Terror indeed swept through me at the sight, yet as she held my gaze, I could not help but feel a sharp sorrow consume me. It was hers, yet it was also mine. It was that of all those left to survive the quakes which took their homes, their loved ones, their livelihoods. It dragged my heart downwards into those empty cold depths, past despair, ballasted by grief. In her outstretched hand purely made of white bone, she held-

I lack the words to describe it, save for the knowledge that if I had taken hold of it, I would no longer be. And as shameful it is to admit, the temptation to do so was frighteningly strong.

Yet I realized those feelings were ones I had borne before, past Cape Horn upon the Doris, by my husband’s body. Even then, that same desire welled up from my soul, but I did not surrender to its pull. My resolve to come to this land and live amongst its people cannot be so easily broken, nor would I abandon them to bear the same crushing emotion alone.

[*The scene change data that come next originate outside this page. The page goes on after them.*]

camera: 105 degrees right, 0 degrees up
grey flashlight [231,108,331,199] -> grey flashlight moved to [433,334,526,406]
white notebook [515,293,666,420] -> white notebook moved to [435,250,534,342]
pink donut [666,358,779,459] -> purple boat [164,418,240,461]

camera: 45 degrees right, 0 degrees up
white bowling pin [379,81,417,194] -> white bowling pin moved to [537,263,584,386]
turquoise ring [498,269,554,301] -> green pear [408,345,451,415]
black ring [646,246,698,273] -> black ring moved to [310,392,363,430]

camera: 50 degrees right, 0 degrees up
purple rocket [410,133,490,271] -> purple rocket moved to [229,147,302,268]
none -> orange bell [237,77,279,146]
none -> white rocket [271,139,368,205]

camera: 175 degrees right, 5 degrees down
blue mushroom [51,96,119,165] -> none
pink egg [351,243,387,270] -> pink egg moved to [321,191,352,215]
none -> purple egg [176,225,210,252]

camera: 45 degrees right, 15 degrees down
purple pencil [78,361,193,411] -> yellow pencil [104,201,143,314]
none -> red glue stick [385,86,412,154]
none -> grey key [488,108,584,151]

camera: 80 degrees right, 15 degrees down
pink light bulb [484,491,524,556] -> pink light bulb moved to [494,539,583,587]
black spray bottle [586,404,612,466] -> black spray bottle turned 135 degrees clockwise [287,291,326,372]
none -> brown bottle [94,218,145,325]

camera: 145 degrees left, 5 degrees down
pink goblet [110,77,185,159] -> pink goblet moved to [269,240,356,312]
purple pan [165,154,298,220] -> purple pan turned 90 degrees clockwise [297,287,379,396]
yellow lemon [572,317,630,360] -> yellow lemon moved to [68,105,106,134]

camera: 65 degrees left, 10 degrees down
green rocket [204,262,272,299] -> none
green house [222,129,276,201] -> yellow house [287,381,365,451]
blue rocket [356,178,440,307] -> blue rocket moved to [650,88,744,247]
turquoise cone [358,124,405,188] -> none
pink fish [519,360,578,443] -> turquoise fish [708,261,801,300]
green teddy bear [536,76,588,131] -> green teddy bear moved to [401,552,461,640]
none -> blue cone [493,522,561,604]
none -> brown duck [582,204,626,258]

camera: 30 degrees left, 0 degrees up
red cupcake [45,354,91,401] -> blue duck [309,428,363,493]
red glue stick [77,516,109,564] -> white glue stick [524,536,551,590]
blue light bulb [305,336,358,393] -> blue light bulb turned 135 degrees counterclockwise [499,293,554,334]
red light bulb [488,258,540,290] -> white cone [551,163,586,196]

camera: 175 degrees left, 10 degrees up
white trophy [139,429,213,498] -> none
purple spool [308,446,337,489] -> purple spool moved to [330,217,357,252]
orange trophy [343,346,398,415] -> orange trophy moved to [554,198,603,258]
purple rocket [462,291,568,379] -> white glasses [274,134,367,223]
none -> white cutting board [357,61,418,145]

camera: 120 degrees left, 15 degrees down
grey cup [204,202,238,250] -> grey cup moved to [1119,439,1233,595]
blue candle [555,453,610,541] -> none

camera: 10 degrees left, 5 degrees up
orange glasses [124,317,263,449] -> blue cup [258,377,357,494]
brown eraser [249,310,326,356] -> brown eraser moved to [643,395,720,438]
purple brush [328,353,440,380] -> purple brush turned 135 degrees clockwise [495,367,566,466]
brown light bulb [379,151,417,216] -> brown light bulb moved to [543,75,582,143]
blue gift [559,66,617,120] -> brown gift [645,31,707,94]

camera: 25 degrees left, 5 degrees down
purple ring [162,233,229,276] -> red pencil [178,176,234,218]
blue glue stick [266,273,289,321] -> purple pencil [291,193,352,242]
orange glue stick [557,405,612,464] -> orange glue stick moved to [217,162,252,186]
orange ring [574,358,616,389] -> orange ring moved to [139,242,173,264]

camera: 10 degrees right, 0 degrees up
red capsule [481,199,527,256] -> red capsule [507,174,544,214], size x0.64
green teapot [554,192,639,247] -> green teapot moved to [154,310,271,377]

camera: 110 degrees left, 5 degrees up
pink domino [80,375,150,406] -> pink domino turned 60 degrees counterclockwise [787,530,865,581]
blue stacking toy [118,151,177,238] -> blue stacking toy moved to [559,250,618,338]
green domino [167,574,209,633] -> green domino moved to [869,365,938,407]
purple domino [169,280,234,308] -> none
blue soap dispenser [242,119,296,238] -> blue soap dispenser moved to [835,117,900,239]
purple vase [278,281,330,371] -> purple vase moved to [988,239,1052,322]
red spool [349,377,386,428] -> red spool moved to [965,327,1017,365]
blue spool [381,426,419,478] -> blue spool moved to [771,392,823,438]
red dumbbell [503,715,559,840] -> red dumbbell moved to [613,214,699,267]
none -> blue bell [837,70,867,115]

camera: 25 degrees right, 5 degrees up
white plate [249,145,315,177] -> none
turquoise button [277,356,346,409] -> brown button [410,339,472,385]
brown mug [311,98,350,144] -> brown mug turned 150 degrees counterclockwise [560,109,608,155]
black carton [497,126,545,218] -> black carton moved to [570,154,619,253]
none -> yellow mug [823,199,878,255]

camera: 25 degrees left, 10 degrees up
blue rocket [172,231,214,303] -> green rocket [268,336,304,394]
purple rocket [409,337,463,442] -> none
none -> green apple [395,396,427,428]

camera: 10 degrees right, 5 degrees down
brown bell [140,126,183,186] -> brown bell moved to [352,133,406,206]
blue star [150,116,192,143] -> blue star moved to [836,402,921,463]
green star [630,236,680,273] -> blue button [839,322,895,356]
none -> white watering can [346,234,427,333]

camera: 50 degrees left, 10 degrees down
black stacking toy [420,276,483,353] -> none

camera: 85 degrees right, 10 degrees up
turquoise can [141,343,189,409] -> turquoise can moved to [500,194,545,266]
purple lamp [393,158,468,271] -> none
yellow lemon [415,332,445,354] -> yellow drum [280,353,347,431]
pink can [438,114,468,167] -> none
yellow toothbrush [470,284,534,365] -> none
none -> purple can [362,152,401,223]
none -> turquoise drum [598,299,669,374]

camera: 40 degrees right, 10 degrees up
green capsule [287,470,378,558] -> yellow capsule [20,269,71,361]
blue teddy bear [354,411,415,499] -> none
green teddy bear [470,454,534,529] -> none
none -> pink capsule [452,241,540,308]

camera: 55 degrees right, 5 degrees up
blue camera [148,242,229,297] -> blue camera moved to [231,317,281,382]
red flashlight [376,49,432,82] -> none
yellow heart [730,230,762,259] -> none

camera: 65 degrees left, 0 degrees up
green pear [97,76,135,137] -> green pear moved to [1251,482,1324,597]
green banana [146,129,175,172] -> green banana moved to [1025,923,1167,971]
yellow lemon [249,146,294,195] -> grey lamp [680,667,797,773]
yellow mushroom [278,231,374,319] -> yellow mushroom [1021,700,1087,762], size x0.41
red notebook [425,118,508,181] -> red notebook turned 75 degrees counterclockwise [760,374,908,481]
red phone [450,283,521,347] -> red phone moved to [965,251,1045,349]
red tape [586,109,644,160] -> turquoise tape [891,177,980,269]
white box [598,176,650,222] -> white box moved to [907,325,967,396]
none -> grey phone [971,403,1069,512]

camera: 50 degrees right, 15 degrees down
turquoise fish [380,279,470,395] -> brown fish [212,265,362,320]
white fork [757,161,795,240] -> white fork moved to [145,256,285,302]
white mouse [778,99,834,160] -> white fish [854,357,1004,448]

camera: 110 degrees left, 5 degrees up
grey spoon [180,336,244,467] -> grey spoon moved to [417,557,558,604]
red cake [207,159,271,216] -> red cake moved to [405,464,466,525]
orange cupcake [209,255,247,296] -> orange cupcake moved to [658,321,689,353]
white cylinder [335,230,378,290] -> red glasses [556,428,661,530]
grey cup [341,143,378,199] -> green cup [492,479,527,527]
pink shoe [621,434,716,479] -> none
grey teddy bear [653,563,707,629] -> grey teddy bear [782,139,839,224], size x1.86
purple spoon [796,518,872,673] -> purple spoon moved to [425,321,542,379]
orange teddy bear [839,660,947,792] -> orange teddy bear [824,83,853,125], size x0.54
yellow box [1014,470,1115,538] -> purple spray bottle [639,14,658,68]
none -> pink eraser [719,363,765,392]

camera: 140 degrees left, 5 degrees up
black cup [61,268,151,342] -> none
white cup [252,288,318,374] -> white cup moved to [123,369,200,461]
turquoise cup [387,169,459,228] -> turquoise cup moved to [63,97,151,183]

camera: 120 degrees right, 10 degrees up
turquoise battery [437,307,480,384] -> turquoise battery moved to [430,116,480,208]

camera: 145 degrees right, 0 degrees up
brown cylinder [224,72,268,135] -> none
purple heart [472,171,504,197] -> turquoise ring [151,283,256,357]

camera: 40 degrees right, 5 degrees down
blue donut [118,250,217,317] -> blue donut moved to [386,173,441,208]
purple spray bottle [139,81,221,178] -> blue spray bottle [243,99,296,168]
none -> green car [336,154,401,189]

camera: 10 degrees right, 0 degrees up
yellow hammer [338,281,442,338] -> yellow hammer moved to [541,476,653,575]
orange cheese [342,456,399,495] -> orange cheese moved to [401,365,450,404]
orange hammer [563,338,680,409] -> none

So I refused her. And to my surprise, she made no further attempts to coerce me, instead turning back and continuing her journey across the shifting dunes, nor did I attempt to follow her. The sliver of a crescent moon slipped out from the darkened sky once more, settling the sands. For a moment, I pondered on the entity which lived deep beneath grains- of whether it desired to take hold of me as it did the ship, on the connection it held with the skull-woman, if it held a kind of responsibility for the earth-rending disturbance which devastated poor Valparaíso.

And it was in those thoughts that I awoke and set to recording what I experienced. Perhaps it was merely a fantasy conjured by my mind. As the painter said, the sleep of reason produces monsters. Yet, I cannot believe that no other such dangers exist beyond our ken, not while even the furthest depths of our natural home remain an enigma. A lesson of my own making, I suppose. But when the new moon comes again, I will know to turn away from the sea.